Between 1991 and 2001, the average number of joint-venture deals announced each year increased dramatically from 1,000 to 7,000. As that trend seems to be continuing, executives are clearly setting great store in these temporary partnerships as a way of achieving both short-term and longer-term goals.
Are they getting all they hope for? The answer is murky. While it has been argued that 50% to 60% of joint ventures fail, the definition of success and failure is blurred.1 Joint ventures last an average of six years and are then terminated for any number of reasons. Sometimes success is clear, as the partners have achieved the strategic and financial goals they sought when they began the venture. In other cases, the competitive environment has evolved so that the partnership no longer makes sense for one of the companies, and it sells its stake to the other partner (85% of joint ventures end with the acquisition of the venture by one of the original partners). In China, for instance, joint ventures were once the only way for foreign companies to gain access to that market; when the law changed to permit wholly owned subsidiaries, companies began to terminate joint ventures in order to fully consolidate operations and gain efficiencies. Although not all terminations have such neat explanations, joint ventures are increasingly viewed as strategic options to be exercised in due course. And achieving financial success in the limited window of existence is an ever challenging task.

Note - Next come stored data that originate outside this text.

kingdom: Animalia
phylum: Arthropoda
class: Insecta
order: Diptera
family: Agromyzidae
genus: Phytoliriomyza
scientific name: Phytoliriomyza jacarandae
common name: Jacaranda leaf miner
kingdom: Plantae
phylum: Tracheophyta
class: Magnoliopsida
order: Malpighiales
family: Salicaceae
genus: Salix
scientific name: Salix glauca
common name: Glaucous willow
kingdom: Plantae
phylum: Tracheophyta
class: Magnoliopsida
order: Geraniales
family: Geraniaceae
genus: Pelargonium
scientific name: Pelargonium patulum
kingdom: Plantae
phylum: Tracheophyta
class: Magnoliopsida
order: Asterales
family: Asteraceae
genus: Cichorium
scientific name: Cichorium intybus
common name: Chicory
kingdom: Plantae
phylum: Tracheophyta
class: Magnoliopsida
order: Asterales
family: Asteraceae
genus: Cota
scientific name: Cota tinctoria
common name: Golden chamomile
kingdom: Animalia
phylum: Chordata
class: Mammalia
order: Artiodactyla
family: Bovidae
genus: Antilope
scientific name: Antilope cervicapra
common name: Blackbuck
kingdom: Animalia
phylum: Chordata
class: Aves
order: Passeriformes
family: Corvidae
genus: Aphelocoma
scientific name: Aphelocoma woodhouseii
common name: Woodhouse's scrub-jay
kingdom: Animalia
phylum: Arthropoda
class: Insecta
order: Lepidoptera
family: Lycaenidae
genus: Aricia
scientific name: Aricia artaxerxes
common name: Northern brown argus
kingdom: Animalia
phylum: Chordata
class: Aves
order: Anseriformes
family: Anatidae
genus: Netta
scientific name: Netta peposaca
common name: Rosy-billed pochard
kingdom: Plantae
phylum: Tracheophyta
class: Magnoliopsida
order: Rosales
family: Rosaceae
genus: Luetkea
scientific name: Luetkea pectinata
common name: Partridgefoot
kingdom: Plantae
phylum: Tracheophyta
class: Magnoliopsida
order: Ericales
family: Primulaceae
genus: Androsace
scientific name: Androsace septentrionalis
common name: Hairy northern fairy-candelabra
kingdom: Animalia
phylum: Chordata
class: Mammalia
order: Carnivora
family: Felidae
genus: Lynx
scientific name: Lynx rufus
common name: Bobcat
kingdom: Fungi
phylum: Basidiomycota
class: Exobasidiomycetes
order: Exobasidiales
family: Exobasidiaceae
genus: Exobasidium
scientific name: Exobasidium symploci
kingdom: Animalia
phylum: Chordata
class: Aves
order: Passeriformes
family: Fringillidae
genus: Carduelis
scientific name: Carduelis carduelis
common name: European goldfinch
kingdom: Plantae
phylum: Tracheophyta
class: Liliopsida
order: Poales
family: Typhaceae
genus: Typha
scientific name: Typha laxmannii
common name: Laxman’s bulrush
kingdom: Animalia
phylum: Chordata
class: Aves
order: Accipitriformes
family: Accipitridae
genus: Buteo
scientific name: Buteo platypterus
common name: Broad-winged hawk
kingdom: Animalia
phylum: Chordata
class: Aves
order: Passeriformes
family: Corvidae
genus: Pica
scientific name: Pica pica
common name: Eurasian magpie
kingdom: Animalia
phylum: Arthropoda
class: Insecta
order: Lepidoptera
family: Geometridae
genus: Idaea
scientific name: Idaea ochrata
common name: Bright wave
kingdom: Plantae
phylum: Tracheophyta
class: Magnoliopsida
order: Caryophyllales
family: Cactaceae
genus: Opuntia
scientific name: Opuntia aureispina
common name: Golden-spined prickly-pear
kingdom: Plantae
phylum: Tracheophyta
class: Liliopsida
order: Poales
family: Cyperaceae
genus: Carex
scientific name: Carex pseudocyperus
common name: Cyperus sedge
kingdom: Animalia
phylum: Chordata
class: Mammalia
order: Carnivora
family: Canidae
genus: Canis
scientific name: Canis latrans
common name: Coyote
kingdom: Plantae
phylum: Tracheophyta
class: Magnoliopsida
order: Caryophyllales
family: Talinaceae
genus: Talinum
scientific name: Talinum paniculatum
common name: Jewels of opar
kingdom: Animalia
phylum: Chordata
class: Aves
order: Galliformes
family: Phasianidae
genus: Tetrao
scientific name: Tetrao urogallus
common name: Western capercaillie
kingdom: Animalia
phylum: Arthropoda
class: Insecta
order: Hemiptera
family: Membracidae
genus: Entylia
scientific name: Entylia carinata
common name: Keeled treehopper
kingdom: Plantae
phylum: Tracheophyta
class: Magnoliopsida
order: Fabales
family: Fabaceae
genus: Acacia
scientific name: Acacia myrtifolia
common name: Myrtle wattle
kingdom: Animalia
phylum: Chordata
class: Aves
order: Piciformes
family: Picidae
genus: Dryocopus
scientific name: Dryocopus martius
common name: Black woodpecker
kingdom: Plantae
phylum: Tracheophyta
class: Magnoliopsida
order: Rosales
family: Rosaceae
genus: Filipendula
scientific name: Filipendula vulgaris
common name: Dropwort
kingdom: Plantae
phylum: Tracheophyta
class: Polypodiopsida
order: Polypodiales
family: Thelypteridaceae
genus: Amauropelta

Often at the root of difficulties within a venture are poor partner relations. Although partner-relationship management has been widely discussed by academics and practitioners, it does not seem to be well practiced.2 In order to maximize a joint venture’s potential over the course of its life, companies must pay more attention to the impact of partner relations on the performance of their offspring. Too often, a negative cycle develops in which poor partner relations lead to poor performance, which in turn puts the partner relations under greater pressure. In ventures where, for example, communication between the partners is primarily limited to formal board meetings, the joint-venture general manager will struggle to respond quickly to differences of interests when hit by an unexpected event like the loss of a major customer, the loss of market share or a general business recession.